Main Task
Generate \(N = 500\) observations of the following data.
- Four binary covariates, \(X_{1}, \ldots, X_{4}\), independent of each other and distributed \(\text{Bernoulli}(0.5)\) (i.e., 50-50 chance of being 0 or 1).
- A binary treatment variable, \(T\), where \[\Pr(T = 1) = \frac{4 + X_1 + X_2 + X_3 + X_4}{12}.\]
- A continuous response variable, \(Y\), where \[Y = T + \exp(X_1 + X_2 + X_3 + X_4 + X_1 X_2 + X_3 X_4) + \epsilon\] with white noise error \(\epsilon \sim N(0, 1)\).
Under this model, there is a constant treatment effect of \(\tau = 1\).
Since you are simulating data at random, remember to use
set.seed()
at the start of your script so your results are reproducible.Use a naïve difference of means test to estimate the average treatment effect. How does the estimate compare to the true ATE?
Use subclassification to estimate the average treatment effect. How does the estimate compare to the true ATE?
In the unlikely but not-impossible event that there is a grouping with no variation in the treatment, just drop that grouping from the subclassification.
Use OLS of \(Y\) on \((T, X_1, X_2, X_3, X_4)\) to estimate the average treatment effect. How does the estimate compare to the true ATE?
Use a modified form of subclassification to estimate the average treatment effect. Instead of grouping on the full combination of covariates, just group on the sum \(X_1 + X_2 + X_3 + X_4\). How does the estimate compare to the true ATE?

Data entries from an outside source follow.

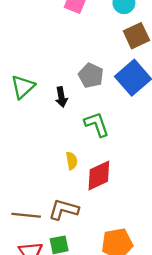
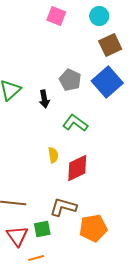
green L-shape: (97, 124) -> (75, 123), turned -35
brown L-shape: (64, 210) -> (63, 207), moved

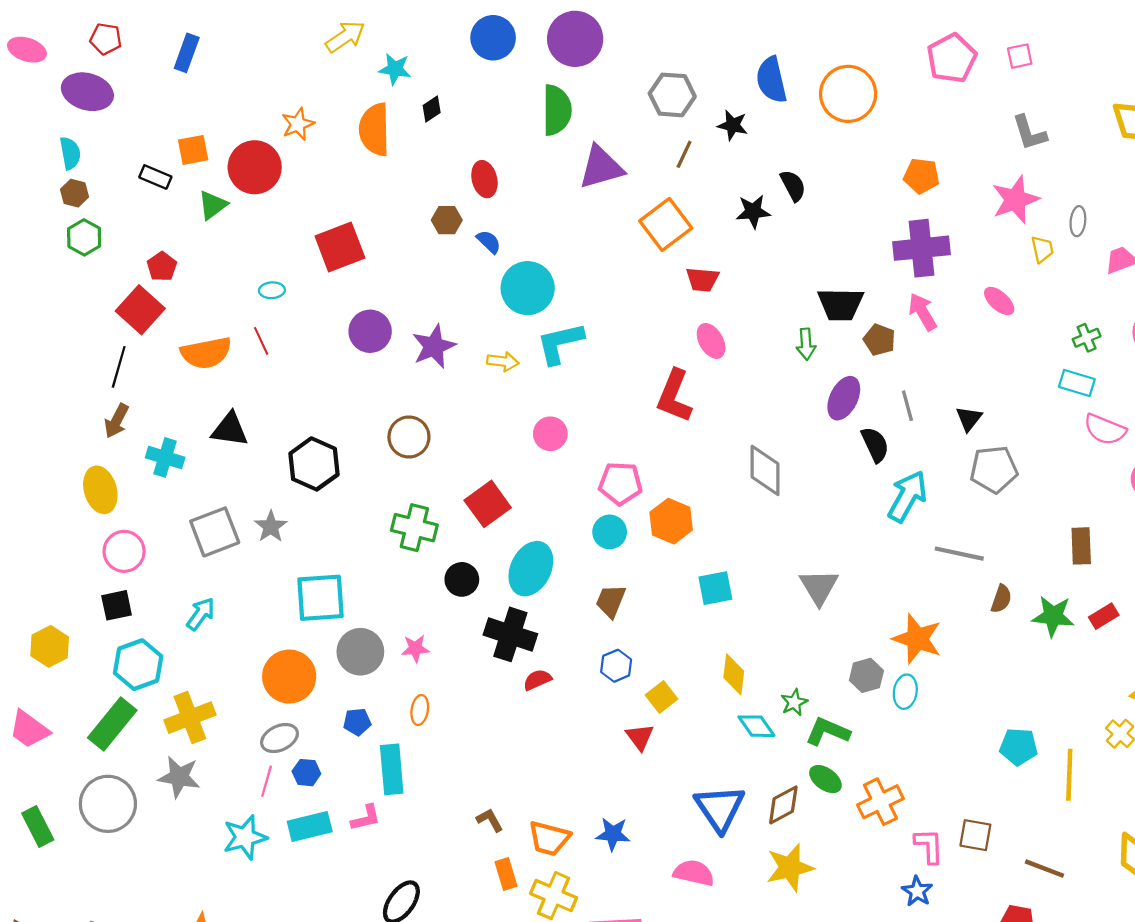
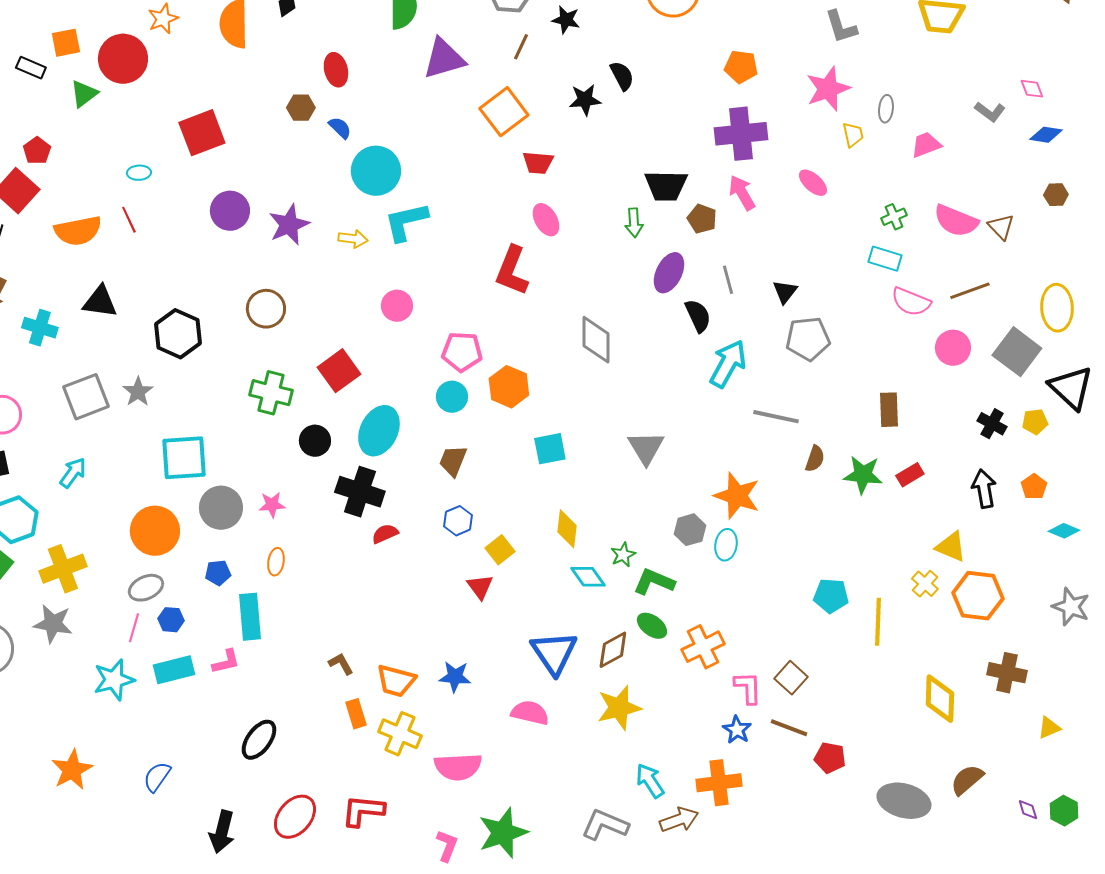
brown square: (975, 835) -> (791, 678), turned 32
brown line: (1044, 869) -> (789, 728), moved

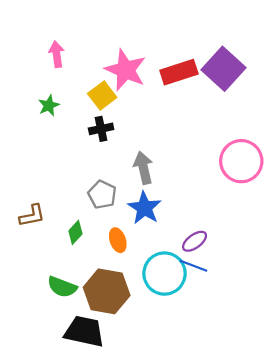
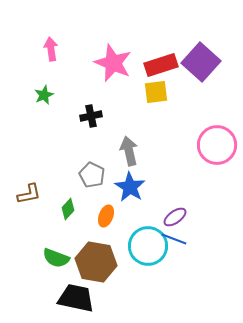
yellow square: (102, 95) -> (156, 92), moved, turned 30
orange ellipse: (118, 240) -> (106, 216), turned 40

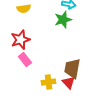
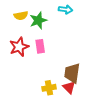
green star: (63, 20) -> (38, 20), moved
pink rectangle: (25, 60) -> (40, 46), moved, turned 32

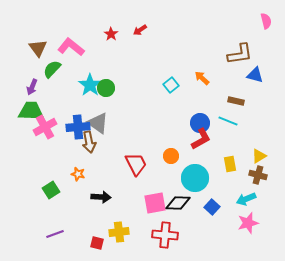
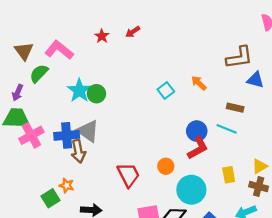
green square: (51, 190) -> (51, 198), moved

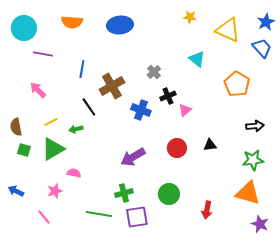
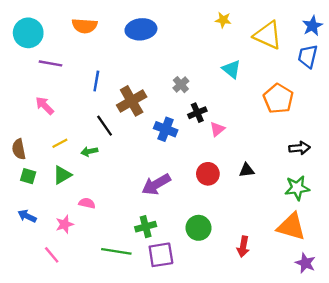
blue trapezoid: (262, 48) -> (308, 56), turned -125
green triangle: (53, 149) -> (62, 175), size x0.7
blue arrow: (16, 191) -> (27, 216), moved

Use a loop to repeat the first five steps \(M = 1{,}000\) times. Calculate the (approximate) bias, standard error, and mean squared error of the three estimators. (Remember that \(\text{MSE} = \text{Bias}^2 + \text{Std. Error}^2\).) Test the hypothesis that each estimator is unbiased. Which of the estimators is best overall?
What if, instead of being binary, each covariate \(X_j\) were uniformly distributed between 0 and 1? Based on the results of your analysis here, how would you choose to estimate the average treatment effect? (Don’t run a new simulation—try to make an inference from the results with binary covariates.)